Registration has also been important for their legal identity and formal networking with other organisations. The groups would be registered at a sub-district level, which meant a number of SHGs would partner together and register as one DPO, thereby strengthening their powers of collective advocacy. Relationships with local government officials were facilitated and SHG members took ownership of these relationships.
Sub-district associations have taken full responsibility for looking after their own SHGs and district associations have become parent organisations for the sub-district associations, supporting them to ensure their sustainability.
There have been a number of challenges across the decade and a half of this project.
The first challenge came because a mind-set change was needed for both TLM and the people who would form the first SHGs. Prior to 2007, TLM would support vulnerable individuals through welfare, such as grants for food and livestock. At the start of the project, all parties had to move from a welfare to rights-based mind-set, which was not always easy.
Other challenges have surrounded the finance and governance elements of the SHGs. When TLMIB started training group members to be responsible for their own finances, they discovered that a lack of literacy skills was a major problem and required a lot of patience and training. The process of registering the groups as DPOs was important for ensuring they could conduct effective self-advocacy, but this has been a challenging activity. The team are glad to now have 22 of the 28 sub-district associations registered.
Lastly, there are challenges with corruption in Bangladesh and some groups have found this difficult to handle at points.
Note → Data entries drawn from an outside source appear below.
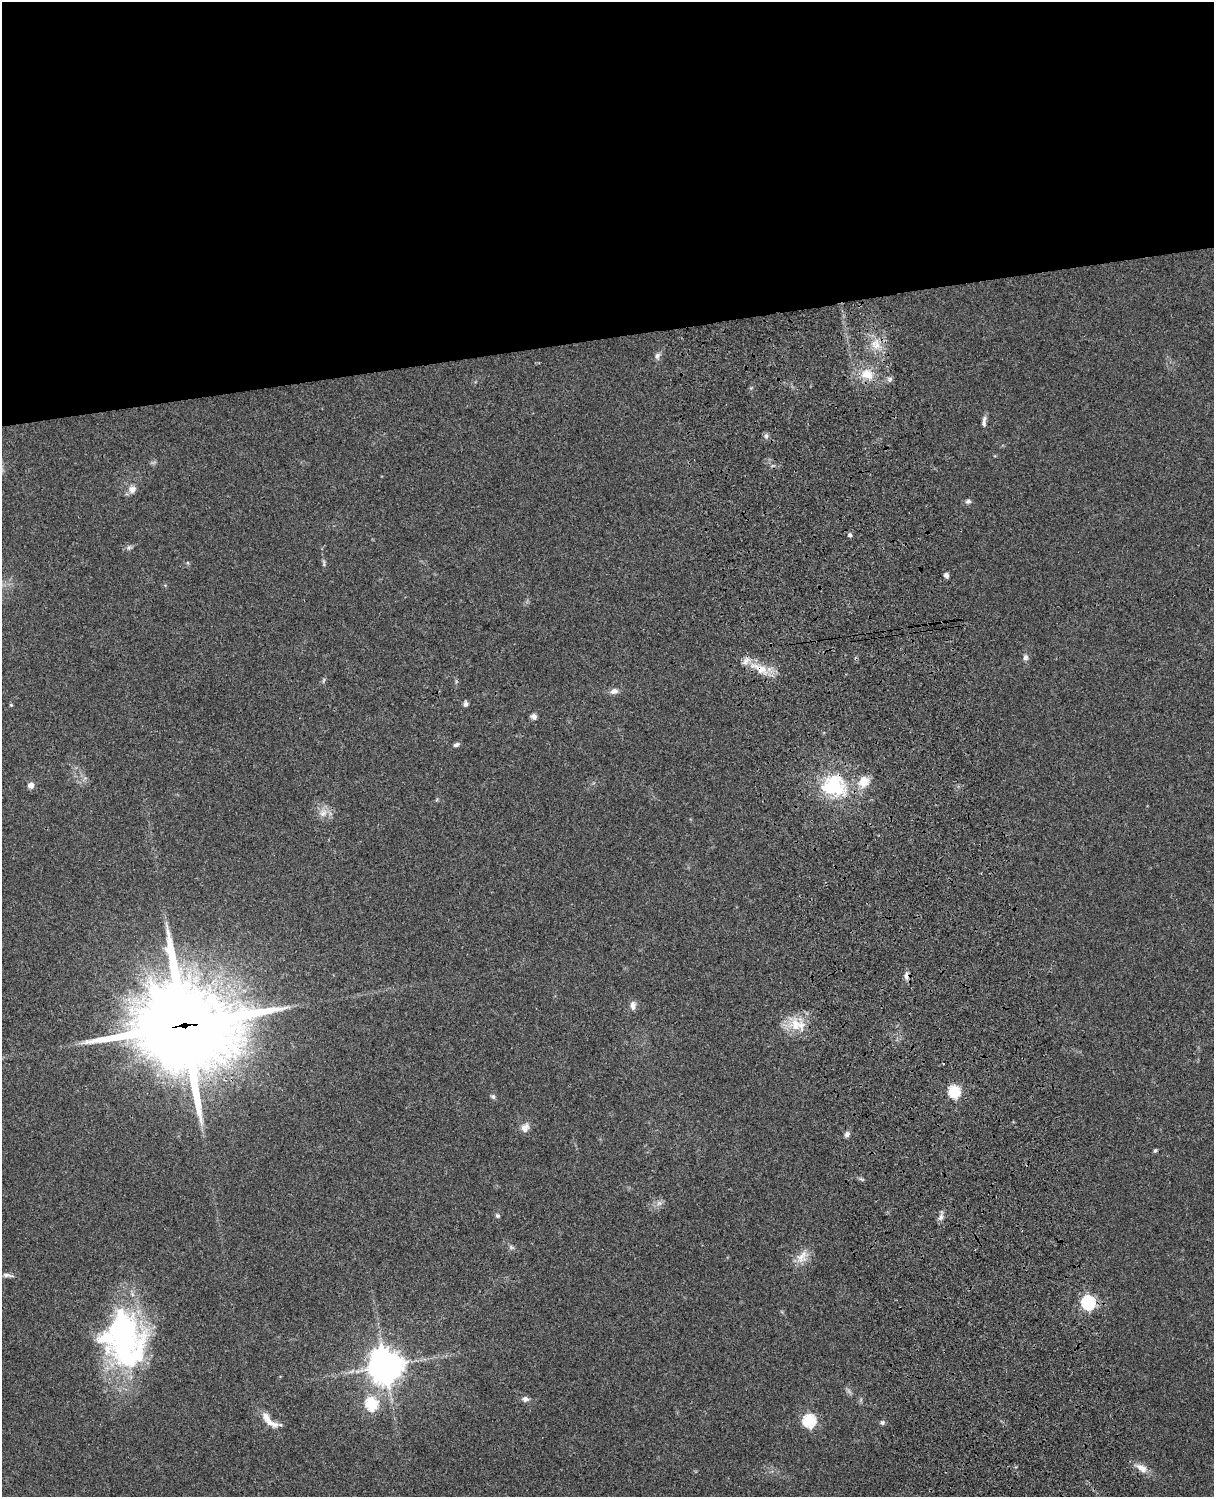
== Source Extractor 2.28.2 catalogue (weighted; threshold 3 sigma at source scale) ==
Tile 2 of 4 x 3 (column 2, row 1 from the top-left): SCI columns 1334-2545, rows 3269-4763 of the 5088 x 4927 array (HDU 1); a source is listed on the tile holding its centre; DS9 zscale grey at full resolution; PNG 1216 x 1499 px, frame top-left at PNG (2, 2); no overlay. Shown black and unused: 23% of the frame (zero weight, under 3 of 4 exposures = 6% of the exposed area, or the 3 px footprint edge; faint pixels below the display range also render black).
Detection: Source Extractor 2.28.2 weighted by HDU 2 'WHT'; one run over the whole footprint, this tile lists its part. Background 0.0923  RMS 0.0062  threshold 0.0279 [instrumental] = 3 sigma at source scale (4.5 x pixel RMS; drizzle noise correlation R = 1.50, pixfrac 1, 0.05/0.05 arcsec/px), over >= 5 px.
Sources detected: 50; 3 inside a brighter listed object's ellipse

When the groups were first set up TLMIB asked what support they needed most and the answer was always that they did not have enough money. Fifteen years later, this is not a concern they hear anymore; the SHGs have provided members with opportunities to access a sustainable living.
As well as this, group members are reporting that they are seeing a greater acceptance within mainstream society, with less stigma. Previously, if they had shown up to speak with a government official, they would have been perceived and treated like beggars. Now, however, they are welcomed by officials, they are invited to sit around a table with tea and given the opportunity to have their voices heard. In the past, the government officials would have been likely to go to TLM or other NGOs for insights into vulnerable groups, but now the government officials go straight to the members of the sub-district associations.
This acceptance and engagement with government officials has proved to be a big victory for groups who wish to access their entitlements through the government. Having these existing relationships in place prior to the pandemic meant that groups were able to access the support they needed to get through the long periods of lockdown in Bangladesh.
Registered sub-district associations are receiving small grants from the Social Service Ministry and local government. These funds go to supporting the SHG members and are a sign of how the Government is taking ownership of this partnership relationship.
Perhaps the greatest success, however, is that these groups now operate self-sufficiently. There are 700 SHGs who operate with the support of seven support staff. At the end of 2022, TLM’s support for the groups will be phased out and the groups will be entirely self-sufficient.
The TLM Bangladesh team hope that the groups will in fact become partners in TLM’s future projects. An upcoming TLM project will focus on strengthening leprosy services in North Bangladesh and the SHGs can play a crucial role in advocating towards the government to achieve this goal.